START Provided data

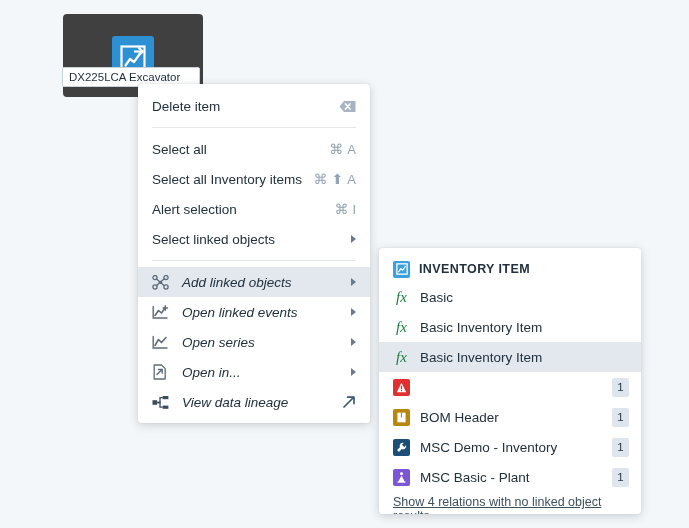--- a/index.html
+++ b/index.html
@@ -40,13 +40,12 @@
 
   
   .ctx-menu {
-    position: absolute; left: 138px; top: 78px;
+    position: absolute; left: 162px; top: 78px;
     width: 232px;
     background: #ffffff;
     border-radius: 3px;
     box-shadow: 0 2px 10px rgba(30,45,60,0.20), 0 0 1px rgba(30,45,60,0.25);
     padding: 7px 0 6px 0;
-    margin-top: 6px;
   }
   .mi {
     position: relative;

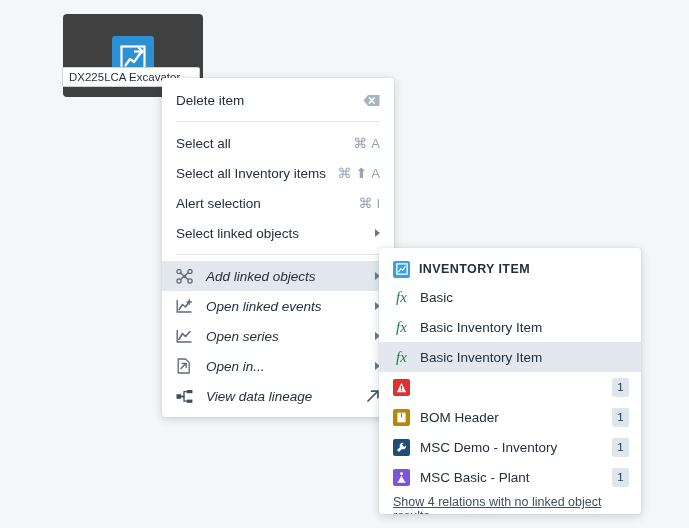--- a/index.html
+++ b/index.html
@@ -194,7 +194,7 @@
     </div>
 
     <div class="mi">
-      <span class="mlabel">Alert selection</span>
+      <span class="mlabel">Invert relations</span>
       <span class="shortcut">
         <span class="kbd-cmd">⌘</span>
         <span class="kbd-letter">I</span>

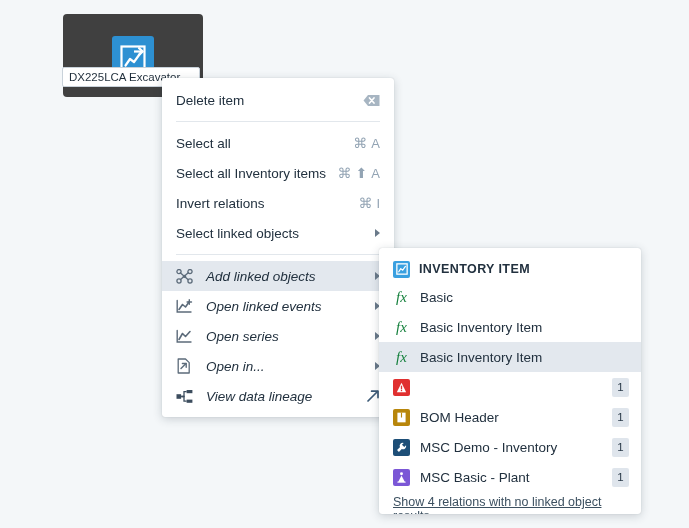--- a/index.html
+++ b/index.html
@@ -97,7 +97,7 @@
   .sub-head {
     display: flex; align-items: center;
     height: 26px; padding: 0 14px;
-    font-size: 12.5px; font-weight: bold;
+    font-size: 12.5px; font-weight: normal;
     letter-spacing: .4px;
     color: #22313f;
   }

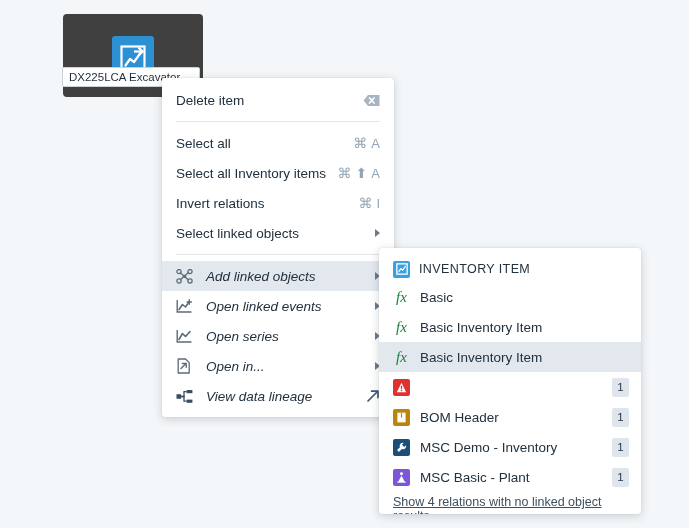--- a/index.html
+++ b/index.html
@@ -131,9 +131,8 @@
   }
   .fx {
     font-family: "Liberation Serif", serif;
-    font-style: italic;
-    font-size: 15px;
-    color: #15803d;
+    font-size: 19px;
+    color: #7f1d1d;
     line-height: 1;
   }
   .sub-foot {

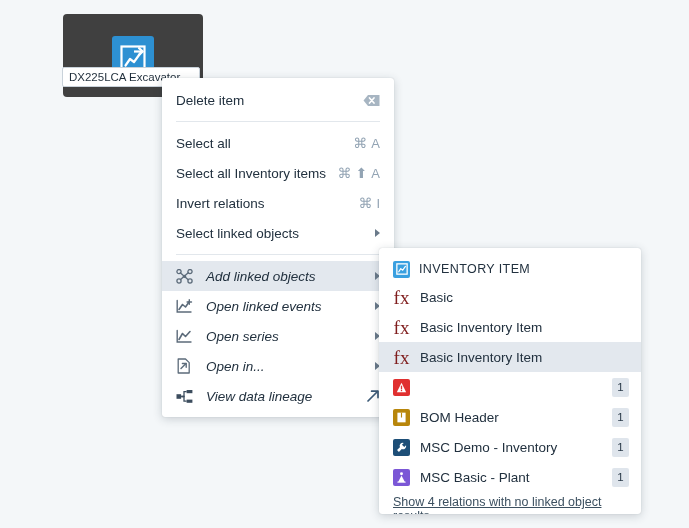--- a/index.html
+++ b/index.html
@@ -120,7 +120,7 @@
     display: flex; align-items: center; justify-content: center;
     border-radius: 2px;
   }
-  .sub-row .slabel { flex: 1 1 auto; }
+  .sub-row .slabel { flex: 1 1 auto; text-align: center; }
   .badge {
     margin-left: auto;
     min-width: 17px; height: 19px;

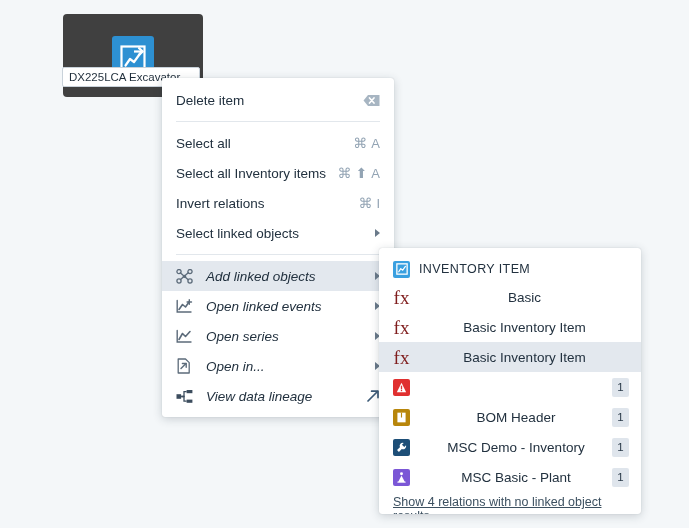--- a/index.html
+++ b/index.html
@@ -339,7 +339,7 @@
           <path d="M9.4 2.1 a3.4 3.4 0 0 0 -4.1 4.6 L2.2 9.8 l2 2 3.1 -3.1 a3.4 3.4 0 0 0 4.6 -4.1 L10 6.5 L7.5 4 Z" fill="#ffffff"></path>
         </svg>
       </span>
-      <span class="slabel">MSC Demo - Inventory</span>
+      <span class="slabel">MSC Demo - Material</span>
       <span class="badge">1</span>
     </div>
 

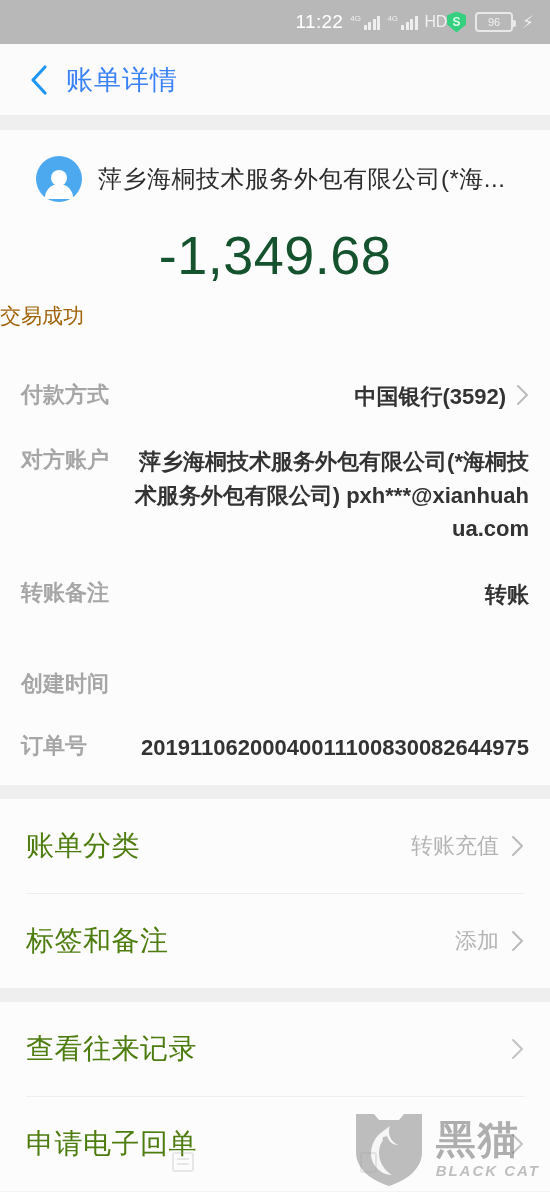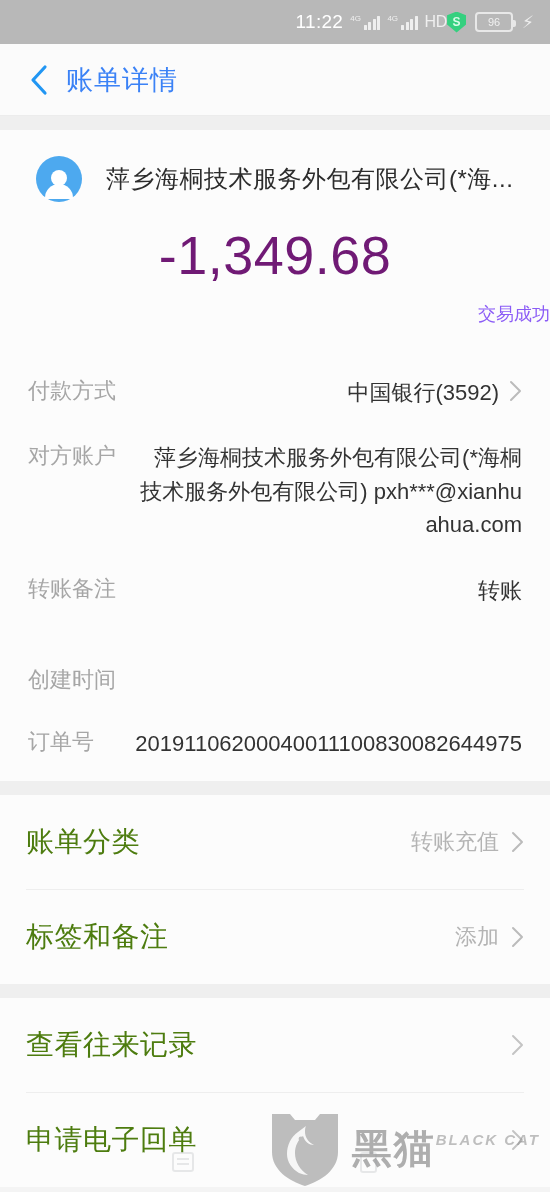--- a/index.html
+++ b/index.html
@@ -67,7 +67,7 @@
   .avatar-wrap{position:relative;width:46px;height:46px;display:flex;
     align-items:center;justify-content:center;}
   .merchant-name{
-    font-size:24px;color:#2c2c2c;margin-left:24px;white-space:nowrap;
+    font-size:24px;color:#2c2c2c;margin-left:16px;white-space:nowrap;
     overflow:hidden;letter-spacing:.5px;
   }
   .amount{

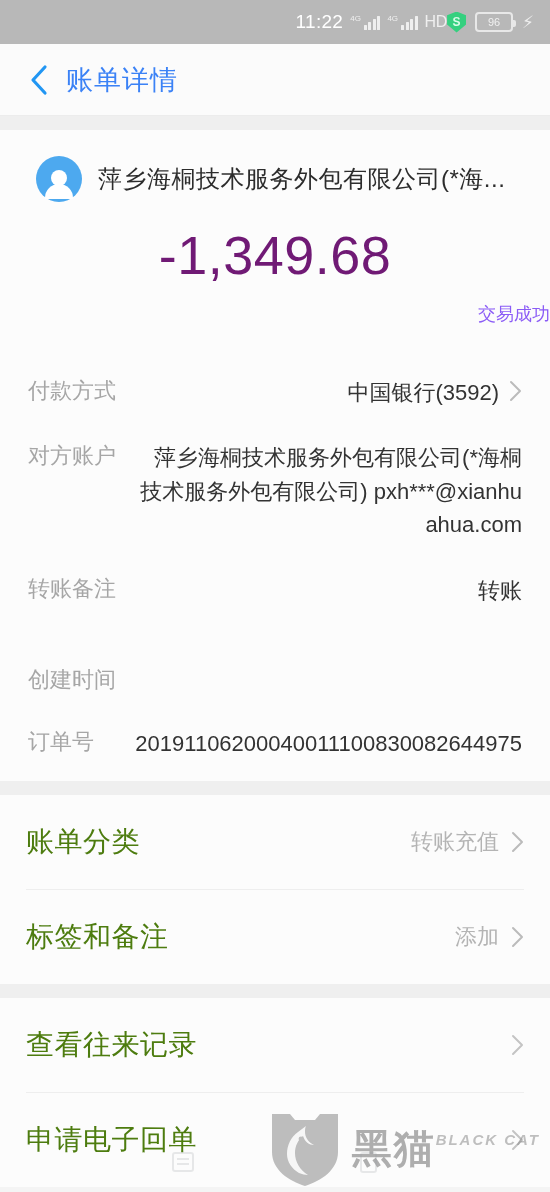--- a/index.html
+++ b/index.html
@@ -71,7 +71,7 @@
     overflow:hidden;letter-spacing:.5px;
   }
   .amount{
-    text-align:center;font-size:54px;color:#701a75;font-weight:500;
+    text-align:center;font-size:54px;color:#14532d;font-weight:500;
     padding-top:22px;letter-spacing:.5px;
   }
   .status-text{ text-align:right;font-size:18px;color:#8b5cf6;padding:16px 0 34px; }

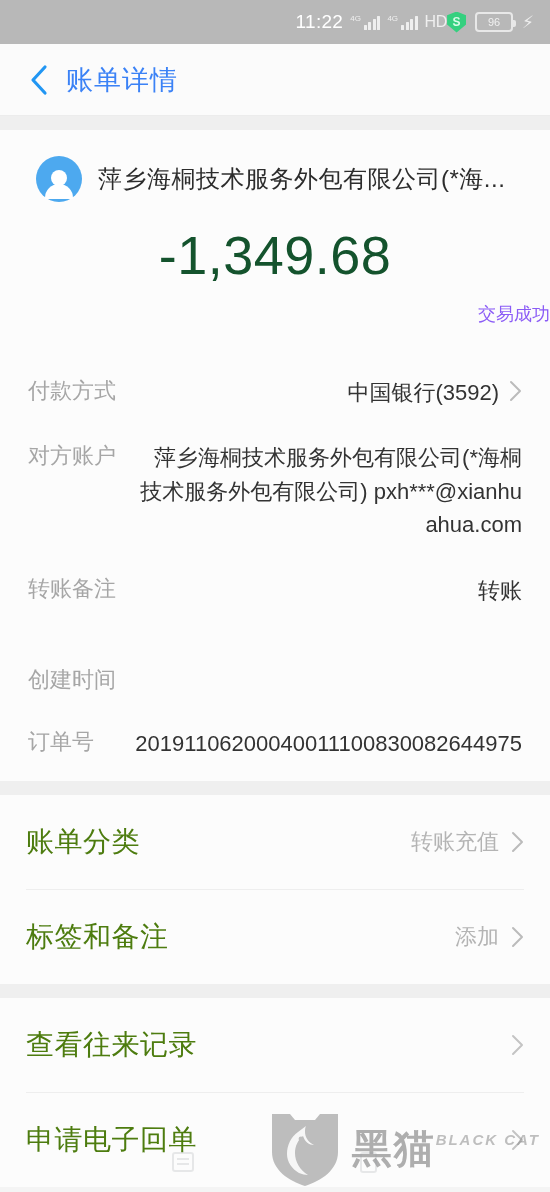--- a/index.html
+++ b/index.html
@@ -74,7 +74,7 @@
     text-align:center;font-size:54px;color:#14532d;font-weight:500;
     padding-top:22px;letter-spacing:.5px;
   }
-  .status-text{ text-align:right;font-size:18px;color:#8b5cf6;padding:16px 0 34px; }
+  .status-text{ text-align:left;font-size:21px;color:#a16207;padding:16px 0 34px; }
 
   .rows{ padding:0 28px 4px; }
   .row{ display:flex;align-items:flex-start;padding:16px 0; }

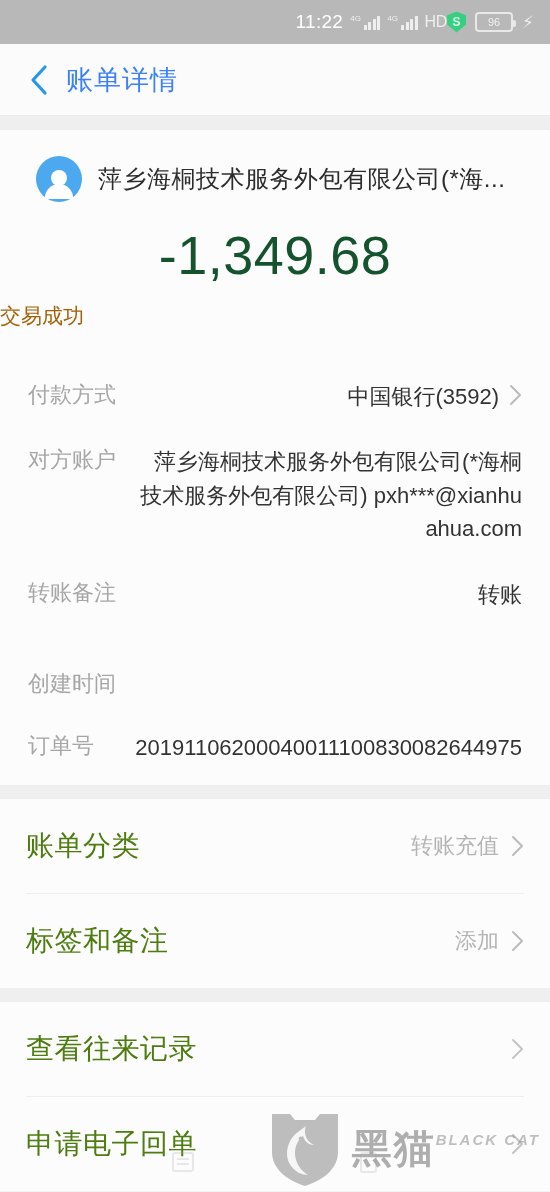--- a/index.html
+++ b/index.html
@@ -76,7 +76,7 @@
   }
   .status-text{ text-align:left;font-size:21px;color:#a16207;padding:16px 0 34px; }
 
-  .rows{ padding:0 28px 4px; }
+  .rows{ padding:0 21px 4px;font-weight:bold; }
   .row{ display:flex;align-items:flex-start;padding:16px 0; }
   .row .label{ font-size:22px;color:#a6a6a6;flex:0 0 auto;white-space:nowrap; }
   .row .val{

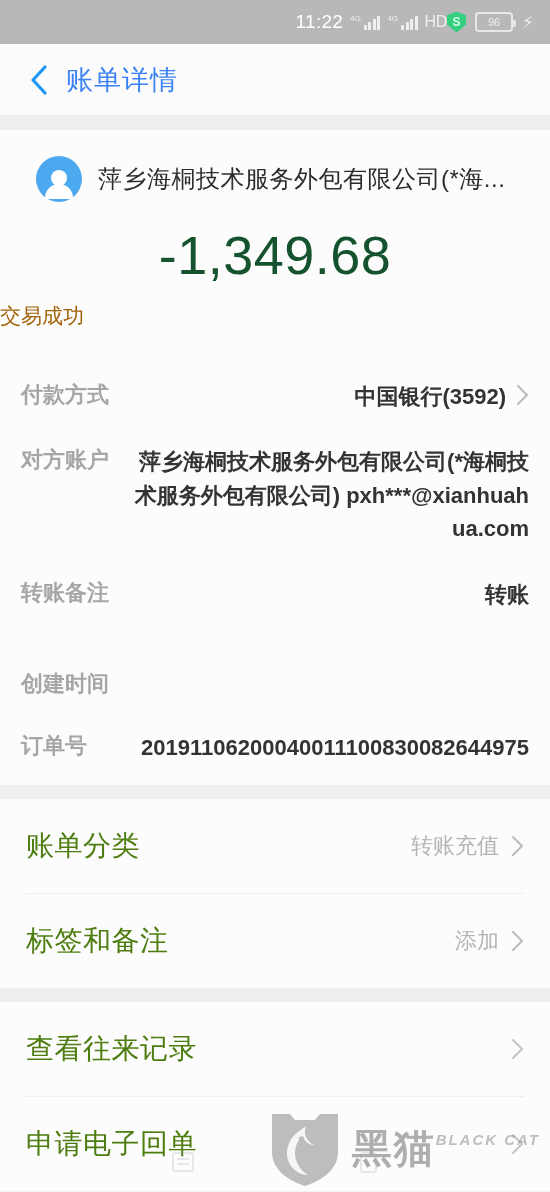--- a/index.html
+++ b/index.html
@@ -106,7 +106,7 @@
     gap:10px;opacity:.55;
   }
   .wm-logo{ width:74px;height:80px; }
-  .wm-txt{ display:flex;flex-direction:row;line-height:1; }
+  .wm-txt{ display:flex;flex-direction:column;line-height:1; }
   .wm-cn{ font-size:40px;color:#6f6f6f;font-weight:bold;letter-spacing:2px; }
   .wm-en{ font-size:15px;color:#8d8d8d;font-weight:bold;letter-spacing:2px;
           margin-top:4px;font-style:italic; }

END Provided data

**To-do item:** Above are the records; report each line in them that includes the word "nowrap".

**Task output:**
-    font-size:24px;color:#2c2c2c;margin-left:24px;white-space:nowrap;
+    font-size:24px;color:#2c2c2c;margin-left:16px;white-space:nowrap;
   .row .label{ font-size:22px;color:#a6a6a6;flex:0 0 auto;white-space:nowrap; }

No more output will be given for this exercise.